The only conclusion the episode allows is that the AAP Government allowed moral indignation and righteousness to override the requirements of due process. Kejriwal justified his dharna in a painfully illiberal language, arguing that his minister was being prevented by the police from cracking down on sex and drug rackets. He refused to get into whether a generic complaint of crime against African nationals could be turned into a specific complaint of crime against four Ugandan women. He would not dwell on the impropriety of detaining women at night and without the presence of women police.

This is where the troublesome aspect of the AAP comes. The party has obsessed over corruption, and rightly too. But this blinkered angst has been at the expense of an enlightened social vision. Kejriwal has reduced everything to simple, practical solutions. The AAP’s contempt for ideology and intellect can be appealing in the short run but governance is as much about delivering water and electricity as it is about safeguarding the rights and liberties of citizens — and, yes, of foreign nationals too. Only a political party with a liberal core can balance the conflicting interests of diverse groups and negotiate the minefield that is India. The AAP has unfortunately come up short on this expectation. Nor does it offer clarity on its economic philosophy.

The AAP, and Mr. Kejriwal in particular, have relentlessly made fun of ideology. “I want to fix problems. I don’t understand right or left,” said the Chief Minister on a TV show. Fair enough, but surely he could have spoken of the Constitutional vision. The Indian Constitution is an outstandingly progressive treatise that beautifully meshes together individual and group rights, state obligations and the goals of welfare and distributive justice. But a Chief Minister who proudly disrespects the symbolism of the Republic Day would hardly quote the Constitution.

In retrospect, it would seem that the AAP, which originated from the Anna Hazare movement, has made a superficial transition to political office while retaining both the restlessness of the movement and its vigilante orientation. Team Anna hit out at the political class and shamed any politician who asked to share space on the stage. The crowds at the fast venues raised lynch-mobbish cries, asking for politicians to be hanged and thrown to the vultures.
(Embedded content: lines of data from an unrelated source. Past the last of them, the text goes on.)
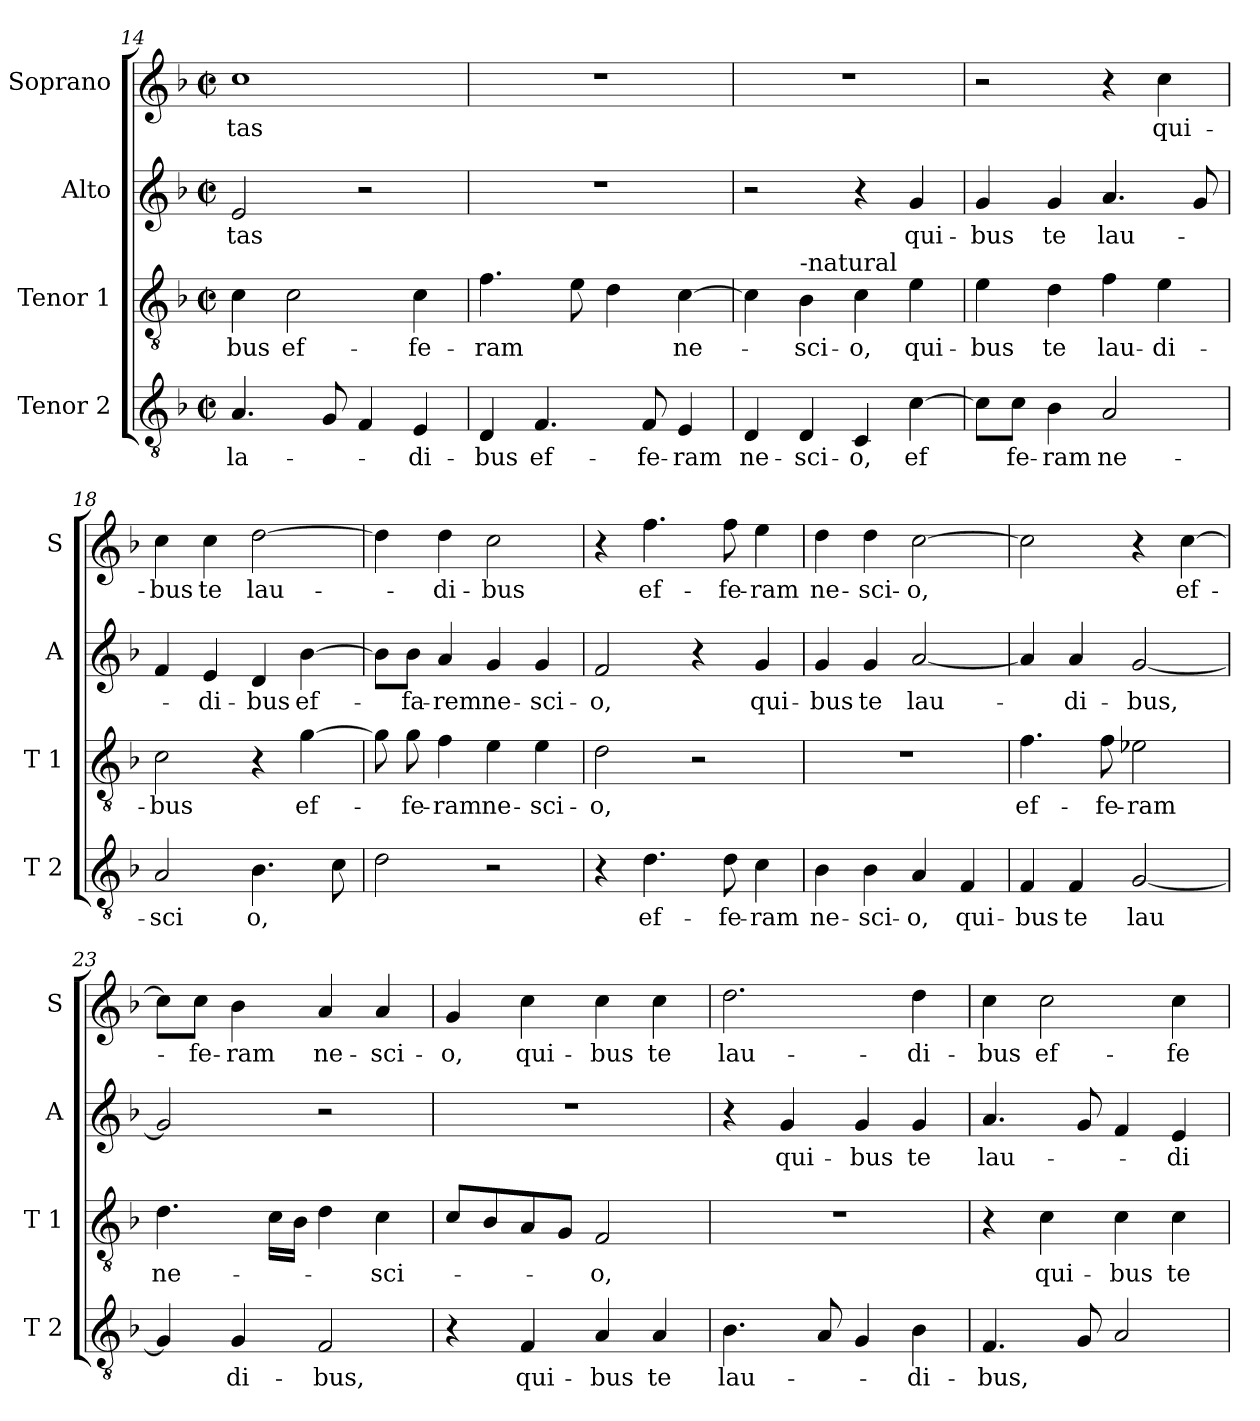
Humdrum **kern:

**kern	**text	**kern	**text	**kern	**text	**kern	**text
*part4	*part4	*part3	*part3	*part2	*part2	*part1	*part1
*staff4	*staff4	*staff3	*staff3	*staff2	*staff2	*staff1	*staff1
*I"Tenor 2	*	*I"Tenor 1	*	*I"Alto	*	*I"Soprano	*
*I'T 2	*	*I'T 1	*	*I'A	*	*I'S	*
*clefGv2	*	*clefGv2	*	*clefG2	*	*clefG2	*
*k[b-]	*	*k[b-]	*	*k[b-]	*	*k[b-]	*
*F:	*	*F:	*	*F:	*	*F:	*
*M2/2	*	*M2/2	*	*M2/2	*	*M2/2	*
*met(c|)	*	*met(c|)	*	*met(c|)	*	*met(c|)	*
=14	=14	=14	=14	=14	=14	=14	=14
!	!LO:LY:b	!	!LO:LY:b	!	!LO:LY:b	!	!LO:LY:b
4.A/	la-	4c\	-bus	2e/	-tas	1cc	-tas
!	!	!	!LO:LY:b	!	!	!	!
.	.	2c\	ef-	.	.	.	.
8G/	.	.	.	.	.	.	.
4F/	.	.	.	2r	.	.	.
!	!LO:LY:b	!	!LO:LY:b	!	!	!	!
4E/	-di-	4c\	-fe-	.	.	.	.
=15	=15	=15	=15	=15	=15	=15	=15
!	!LO:LY:b	!	!LO:LY:b	!	!	!	!
4D/	-bus	4.f\	-ram	1r	.	1r	.
!	!LO:LY:b	!	!	!	!	!	!
4.F/	ef-	.	.	.	.	.	.
.	.	8e\	.	.	.	.	.
.	.	4d\	.	.	.	.	.
!	!LO:LY:b	!	!	!	!	!	!
8F/	-fe-	.	.	.	.	.	.
!	!LO:LY:b	!	!LO:LY:b	!	!	!	!
4E/	-ram	[4c\	ne-	.	.	.	.
=16	=16	=16	=16	=16	=16	=16	=16
!	!LO:LY:b	!	!	!	!	!	!
4D/	ne-	4c\]	.	2r	.	1r	.
!	!	!LO:TX:a:t=-natural	!	!	!	!	!
!	!LO:LY:b	!	!LO:LY:b	!	!	!	!
4D/	-sci-	4B-\	-sci-	.	.	.	.
!	!LO:LY:b	!	!LO:LY:b	!	!	!	!
4C/	-o,	4c\	-o,	4r	.	.	.
!	!LO:LY:b	!	!LO:LY:b	!	!LO:LY:b	!	!
[4c\	ef	4e\	qui-	4g/	qui-	.	.
=17	=17	=17	=17	=17	=17	=17	=17
!	!	!	!LO:LY:b	!	!LO:LY:b	!	!
8c\L]	.	4e\	-bus	4g/	-bus	2r	.
!	!LO:LY:b	!	!	!	!	!	!
8c\J	fe-	.	.	.	.	.	.
!	!LO:LY:b	!	!LO:LY:b	!	!LO:LY:b	!	!
4B-\	-ram	4d\	te	4g/	te	.	.
!	!LO:LY:b	!	!LO:LY:b	!	!LO:LY:b	!	!
2A/	ne-	4f\	lau-	4.a/	lau-	4r	.
!	!	!	!LO:LY:b	!	!	!	!LO:LY:b
.	.	4e\	-di-	.	.	4cc\	qui-
.	.	.	.	8g/	.	.	.
!!LO:PB:g=z
=18	=18	=18	=18	=18	=18	=18	=18
!	!LO:LY:b	!	!LO:LY:b	!	!	!	!LO:LY:b
2A/	-sci	2c\	-bus	4f/	.	4cc\	-bus
!	!	!	!	!	!LO:LY:b	!	!LO:LY:b
.	.	.	.	4e/	-di-	4cc\	te
!	!LO:LY:b	!	!	!	!LO:LY:b	!	!LO:LY:b
4.B-\	o,	4r	.	4d/	-bus	[2dd\	lau-
!	!	!	!LO:LY:b	!	!LO:LY:b	!	!
.	.	[4g\	ef-	[4b-\	ef-	.	.
8c\	.	.	.	.	.	.	.
=19	=19	=19	=19	=19	=19	=19	=19
2d\	.	8g\]	.	8b-\L]	.	4dd\]	.
!	!	!	!LO:LY:b	!	!LO:LY:b	!	!
.	.	8g\	-fe-	8b-\J	-fa-	.	.
!	!	!	!LO:LY:b	!	!LO:LY:b	!	!LO:LY:b
.	.	4f\	-ram	4a/	-rem	4dd\	-di-
!	!	!	!LO:LY:b	!	!LO:LY:b	!	!LO:LY:b
2r	.	4e\	ne-	4g/	ne-	2cc\	-bus
!	!	!	!LO:LY:b	!	!LO:LY:b	!	!
.	.	4e\	-sci-	4g/	-sci-	.	.
=20	=20	=20	=20	=20	=20	=20	=20
!	!	!	!LO:LY:b	!	!LO:LY:b	!	!
4r	.	2d\	-o,	2f/	-o,	4r	.
!	!LO:LY:b	!	!	!	!	!	!LO:LY:b
4.d\	ef-	.	.	.	.	4.ff\	ef-
.	.	2r	.	4r	.	.	.
!	!LO:LY:b	!	!	!	!	!	!LO:LY:b
8d\	-fe-	.	.	.	.	8ff\	-fe-
!	!LO:LY:b	!	!	!	!LO:LY:b	!	!LO:LY:b
4c\	-ram	.	.	4g/	qui-	4ee\	-ram
=21	=21	=21	=21	=21	=21	=21	=21
!	!LO:LY:b	!	!	!	!LO:LY:b	!	!LO:LY:b
4B-\	ne-	1r	.	4g/	-bus	4dd\	ne-
!	!LO:LY:b	!	!	!	!LO:LY:b	!	!LO:LY:b
4B-\	-sci-	.	.	4g/	te	4dd\	-sci-
!	!LO:LY:b	!	!	!	!LO:LY:b	!	!LO:LY:b
4A/	-o,	.	.	[2a/	lau-	[2cc\	-o,
!	!LO:LY:b	!	!	!	!	!	!
4F/	qui-	.	.	.	.	.	.
=22	=22	=22	=22	=22	=22	=22	=22
!	!LO:LY:b	!	!LO:LY:b	!	!	!	!
4F/	-bus	4.f\	ef-	4a/]	.	2cc\]	.
!	!LO:LY:b	!	!	!	!LO:LY:b	!	!
4F/	te	.	.	4a/	-di-	.	.
!	!	!	!LO:LY:b	!	!	!	!
.	.	8f\	-fe-	.	.	.	.
!	!LO:LY:b	!	!LO:LY:b	!	!LO:LY:b	!	!
[2G/	lau	2e-X\	-ram	[2g/	-bus,	4r	.
!	!	!	!	!	!	!	!LO:LY:b
.	.	.	.	.	.	[4cc\	ef-
=23	=23	=23	=23	=23	=23	=23	=23
!	!	!	!LO:LY:b	!	!	!	!
4G/]	.	4.d\	ne-	2g/]	.	8cc\L]	.
!	!	!	!	!	!	!	!LO:LY:b
.	.	.	.	.	.	8cc\J	-fe-
!	!LO:LY:b	!	!	!	!	!	!LO:LY:b
4G/	di-	.	.	.	.	4b-\	-ram
.	.	16c\LL	.	.	.	.	.
.	.	16B-\JJ	.	.	.	.	.
!	!LO:LY:b	!	!	!	!	!	!LO:LY:b
2F/	-bus,	4d\	.	2r	.	4a/	ne-
!	!	!	!LO:LY:b	!	!	!	!LO:LY:b
.	.	4c\	-sci-	.	.	4a/	-sci-
!!LO:LB:g=z
=24	=24	=24	=24	=24	=24	=24	=24
!	!	!	!	!	!	!	!LO:LY:b
4r	.	8c/L	.	1r	.	4g/	-o,
.	.	8B-/	.	.	.	.	.
!	!LO:LY:b	!	!	!	!	!	!LO:LY:b
4F/	qui-	8A/	.	.	.	4cc\	qui-
.	.	8G/J	.	.	.	.	.
!	!LO:LY:b	!	!LO:LY:b	!	!	!	!LO:LY:b
4A/	-bus	2F/	-o,	.	.	4cc\	-bus
!	!LO:LY:b	!	!	!	!	!	!LO:LY:b
4A/	te	.	.	.	.	4cc\	te
=25	=25	=25	=25	=25	=25	=25	=25
!	!LO:LY:b	!	!	!	!	!	!LO:LY:b
4.B-\	lau-	1r	.	4r	.	2.dd\	lau-
!	!	!	!	!	!LO:LY:b	!	!
.	.	.	.	4g/	qui-	.	.
8A/	.	.	.	.	.	.	.
!	!	!	!	!	!LO:LY:b	!	!
4G/	.	.	.	4g/	-bus	.	.
!	!LO:LY:b	!	!	!	!LO:LY:b	!	!LO:LY:b
4B-\	-di-	.	.	4g/	te	4dd\	-di-
=26	=26	=26	=26	=26	=26	=26	=26
!	!LO:LY:b	!	!	!	!LO:LY:b	!	!LO:LY:b
4.F/	-bus,	4r	.	4.a/	lau-	4cc\	-bus
!	!	!	!LO:LY:b	!	!	!	!LO:LY:b
.	.	4c\	qui-	.	.	2cc\	ef-
8G/	.	.	.	8g/	.	.	.
!	!	!	!LO:LY:b	!	!	!	!
2A/	.	4c\	-bus	4f/	.	.	.
!	!	!	!LO:LY:b	!	!LO:LY:b	!	!LO:LY:b
.	.	4c\	te	4e/	-di-	4cc\	-fe-
=	=	=	=	=	=	=	=
*-	*-	*-	*-	*-	*-	*-	*-
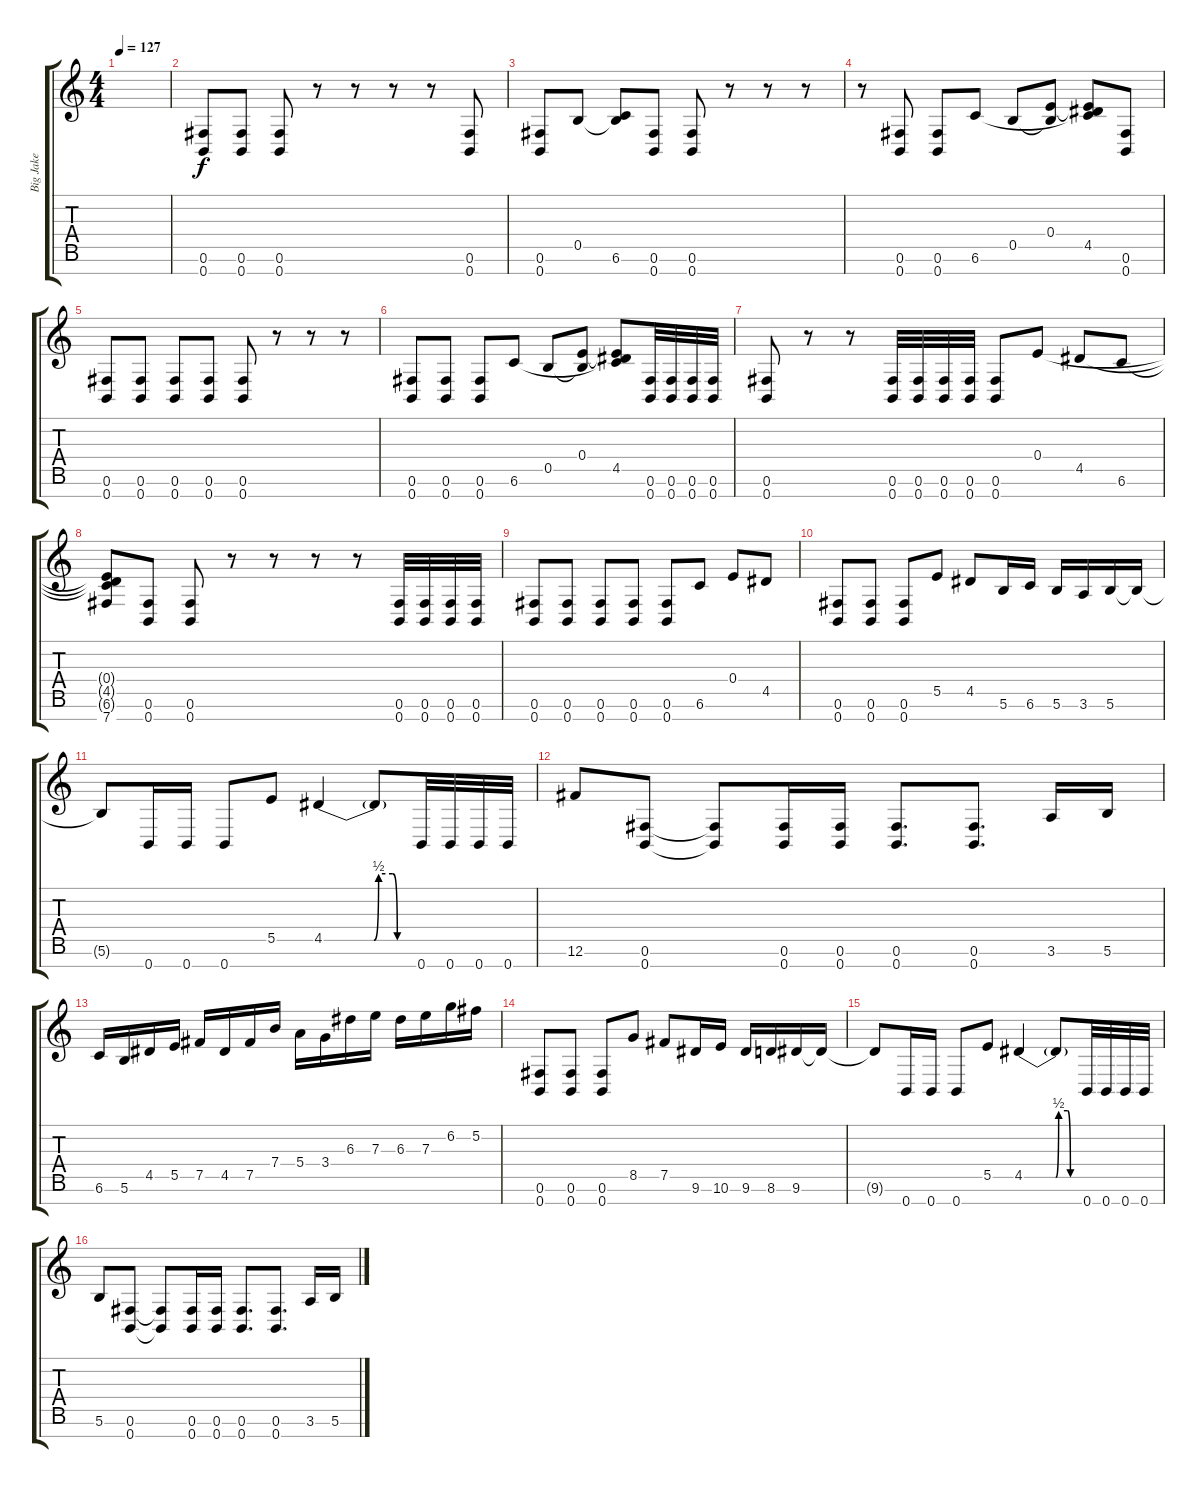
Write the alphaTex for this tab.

\track ("Big Jake" "Big Jake") {instrument distortionguitar}
\staff {score tabs}
\tuning (Gb4 Db4 A3 E3 B2 Gb2 B1) {hide}
\ts (4 4)
\tempo 127
\clef g2
\ks c
|
(0.6 0.7).8 (0.6 0.7).8 (0.6 0.7).8 r.8 r.8 r.8 r.8 (0.6 0.7).8 |
(0.6 0.7).8 0.5.8 (0.5{t} 6.6).8 (0.6 0.7).8 (0.6 0.7).8 r.8 r.8 r.8 |
r.8 (0.6 0.7).8 (0.6 0.7).8 6.6.8 0.5.8 (0.4 0.5{t}).8 (0.4{t} 4.5 6.6{t}).8 (0.6 0.7).8 |
(0.6 0.7).8 (0.6 0.7).8 (0.6 0.7).8 (0.6 0.7).8 (0.6 0.7).8 r.8 r.8 r.8 |
(0.6 0.7).8 (0.6 0.7).8 (0.6 0.7).8 6.6.8 0.5.8 (0.4 0.5{t}).8 (0.4{t} 4.5 6.6{t}).8 (0.6 0.7).32 (0.6 0.7).32 (0.6 0.7).32 (0.6 0.7).32 |
(0.6 0.7).8 r.8 r.8 (0.6 0.7).32 (0.6 0.7).32 (0.6 0.7).32 (0.6 0.7).32 (0.6 0.7).8 0.4.8 4.5.8 6.6.8 |
(0.4{t} 4.5{t} 6.6{t} 7.7).8 (0.6 0.7).8 (0.6 0.7).8 r.8 r.8 r.8 r.8 (0.6 0.7).32 (0.6 0.7).32 (0.6 0.7).32 (0.6 0.7).32 |
(0.6 0.7).8 (0.6 0.7).8 (0.6 0.7).8 (0.6 0.7).8 (0.6 0.7).8 6.6.8 0.4.8 4.5.8 |
(0.6 0.7).8 (0.6 0.7).8 (0.6 0.7).8 5.5.8 4.5.8 5.6.16 6.6.16 5.6.16 3.6.16 5.6.16 5.6{t}.16 |
5.6{t}.8 0.7.16 0.7.16 0.7.8 5.5.8 4.5{be (custom 0 0 21 0 29 0 32 0 35 2 44 2 47 0 60 0)}.4 4.5{t}.8 0.7.32 0.7.32 0.7.32 0.7.32 |
12.6.8 (0.6 0.7).8 (0.6{t} 0.7{t}).8 (0.6 0.7).16 (0.6 0.7).16 (0.6 0.7).8{d} (0.6 0.7).8{d} 3.6.16 5.6.16 |
6.6.16 5.6.16 4.5.16 5.5.16 7.5.16 4.5.16 7.5.16 7.4.16 5.4.16 3.4.16 6.3.16 7.3.16 6.3.16 7.3.16 6.2.16 5.2.16 |
(0.6 0.7).8 (0.6 0.7).8 (0.6 0.7).8 8.5.8 7.5.8 9.6.16 10.6.16 9.6.16 8.6.16 9.6.16 9.6{t}.16 |
9.6{t}.8 0.7.16 0.7.16 0.7.8 5.5.8 4.5{be (custom 0 0 21 0 29 0 32 0 35 2 44 2 47 0 60 0)}.4 4.5{t}.8 0.7.32 0.7.32 0.7.32 0.7.32 |
5.6.8 (0.6 0.7).8 (0.6{t} 0.7{t}).8 (0.6 0.7).16 (0.6 0.7).16 (0.6 0.7).8{d} (0.6 0.7).8{d} 3.6.16 5.6.16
The movement also barely concealed its right-wing preferences.

Arvind Kejriwal moved to saner positions when he formed the AAP. This combined with the party’s clean-up zeal brought distinguished citizens to its fold. The party set the agenda which its rivals competed to follow, from refusing to form opportunistic governments to promising to field clean candidates to constantly referencing the common folk.

The AAP has spoilt its own party with its reckless tryst with lawlessness.